*EXCERTO DO DOCUMENTO*.
Kurt Rosenwinkel & Jean-Paul Brodbeck: “The Chopin Project” (Heartcore)

Kurt Rosenwinkel & Jean-Paul Brodbeck: “The Chopin Project” (Heartcore)

Heartcore

António Branco

O norte-americano Kurt Rosenwinkel, guitarrista com enorme percurso atrás de si, e o pianista suíço Jean-Paul Brodbeck juntaram esforços em “The Chopin Project”, com selo da Heartcore Records, no qual trabalham a música do compositor romântico numa lógica de quarteto de jazz. Com eles estão o jovem contrabaixista suíço Lukas Traxel e o fantástico baterista que continua a ser Jorge Rossy.

O universo musical complexo e elegante de Frédéric Chopin (1810-49) – adotado por Paris, mas nascido Fryderyk Szopen em Żelazowa Wola, Polónia – tem atraído vários músicos de jazz, filiados em distintas correntes estilísticas. Chopin foi um inovador no plano técnico e um improvisador nato; as peças que compôs não tiveram na sua cabeça uma versão definitiva, pois tocou-as sempre de forma diferente. Em Portugal, no jazz, o exemplo mais relevante de apropriação chopiniana é “Mongrel”, notável disco de 2010 do trio do pianista Mário Laginha, com o contrabaixista Bernardo Moreira e o baterista Alexandre Frazão.

*LISTAGEM FORNECIDA*.

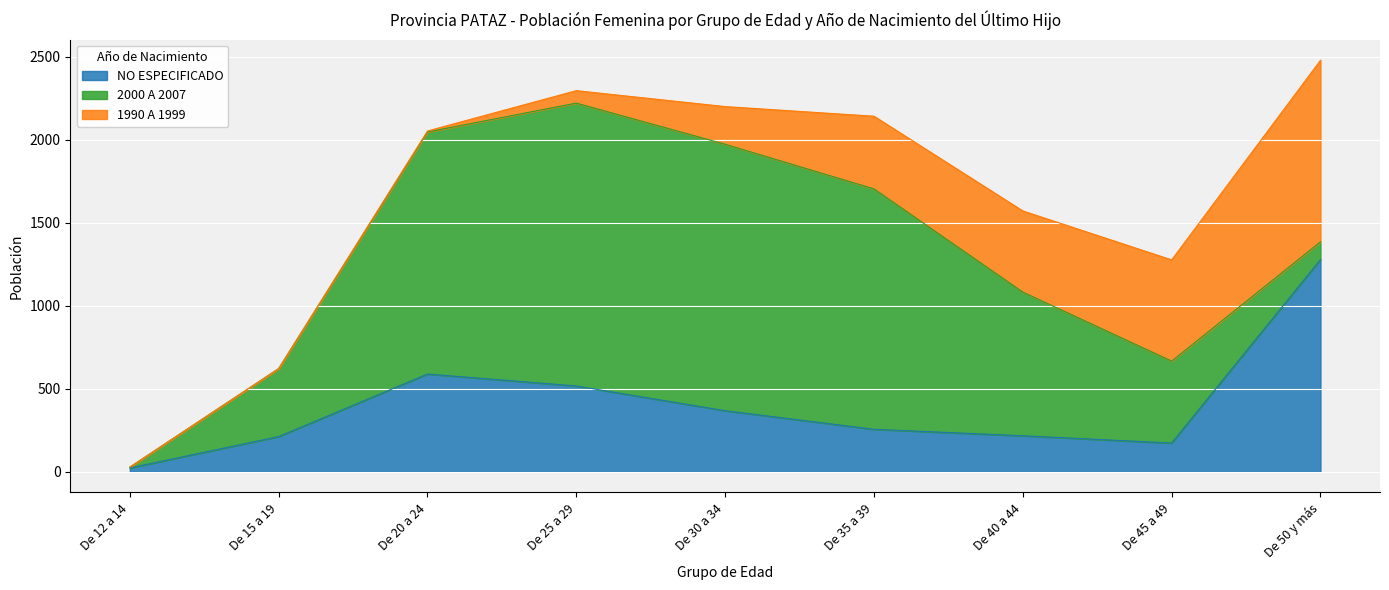

Rank the categories by 1990 A 1999 value from highest to lowest.

De 50 y más, De 45 a 49, De 40 a 44, De 35 a 39, De 30 a 34, De 25 a 29, De 20 a 24, De 12 a 14, De 15 a 19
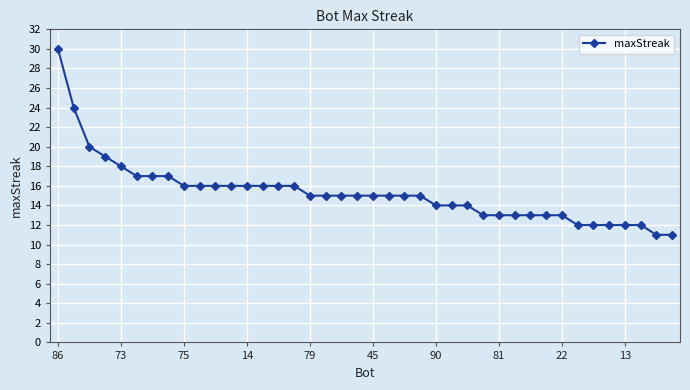

Count the number of data series in this chart.

1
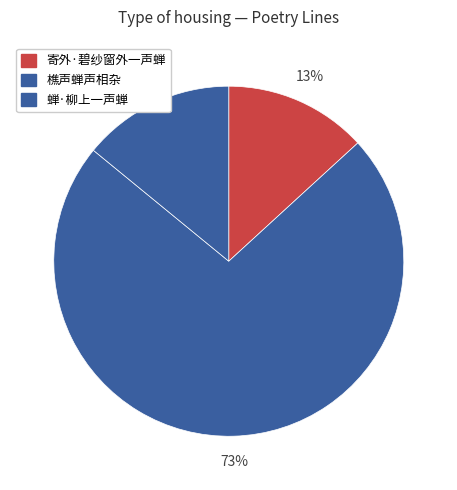

Which category accounts for the majority?

樵声蝉声相杂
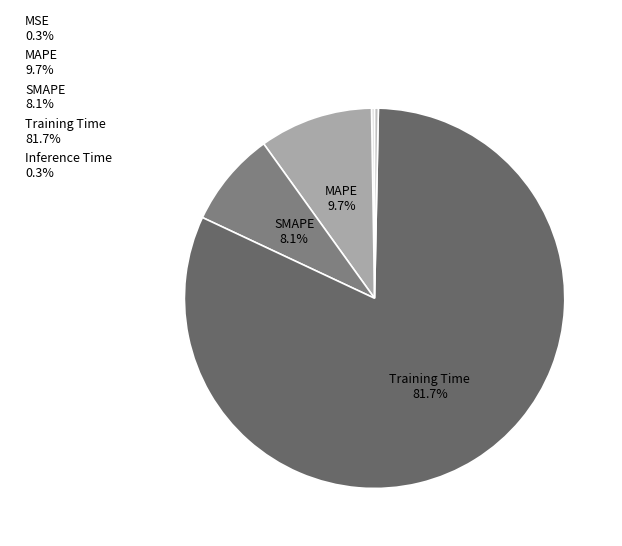

To the nearest percent, what is the difference between the largest and smallest slice percentages?

81%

*TAREFAS A REALIZAR*.
A – Converta toda a listagem acima numa lista numerada, sem as linhas em branco. Omita as imagens na resposta.
B – Prossiga o texto sobre o disco “The Chopin Project” a partir da última frase apresentada.

*RESPOSTAS AOS PROBLEMAS*.
A –
1. Rank the categories by 1990 A 1999 value from highest to lowest.
2. De 50 y más, De 45 a 49, De 40 a 44, De 35 a 39, De 30 a 34, De 25 a 29, De 20 a 24, De 12 a 14, De 15 a 19
3. Count the number of data series in this chart.
4. 1
5. Which category accounts for the majority?
6. 樵声蝉声相杂
7. To the nearest percent, what is the difference between the largest and smallest slice percentages?
8. 81%

B –
Também o norte-americano Kurt Rosenwinkel (n. 1970), guitarrista com enorme percurso atrás de si, e o pianista suíço Jean-Paul Brodbeck (n. 1974) juntaram esforços em “The Chopin Project”, com selo da Heartcore Records, no qual trabalham a música do compositor romântico numa lógica de quarteto de jazz. Juntam-se-lhes o jovem contrabaixista suíço Lukas Traxel – uma boa novidade para estes ouvidos – e o fantástico baterista que continua a ser Jorge Rossy.

O que o quarteto empreende em “The Chopin Project” não é a “jazzificação” fátua de um repertório com características idiossincráticas – mas com margem considerável para derivas exploratórias –, entre estudos, prelúdios e noturnos, mas antes uma verdadeira interpelação criativa, um trabalho de reconfiguração de uma matéria-prima que admite múltiplos ângulos de abordagem sem perder os seus traços essenciais como o apurado sentido rítmico e o uso de cromatismos e contrapontos. E o que os arranjos de Brodbeck e a execução deste quarteto logram, com sucesso, não é simples, nem ao alcance de todos: os ritmos românticos desafiados a swingar, as danças populares do centro e leste europeu cruzadas com acentuações que radicam nos blues, as longas linhas melódicas transformadas pela energia do pós-bop. O que o grupo propõe é um encontro entre dois mundos distintos mas que se deixam interpenetrar com benefícios mútuos.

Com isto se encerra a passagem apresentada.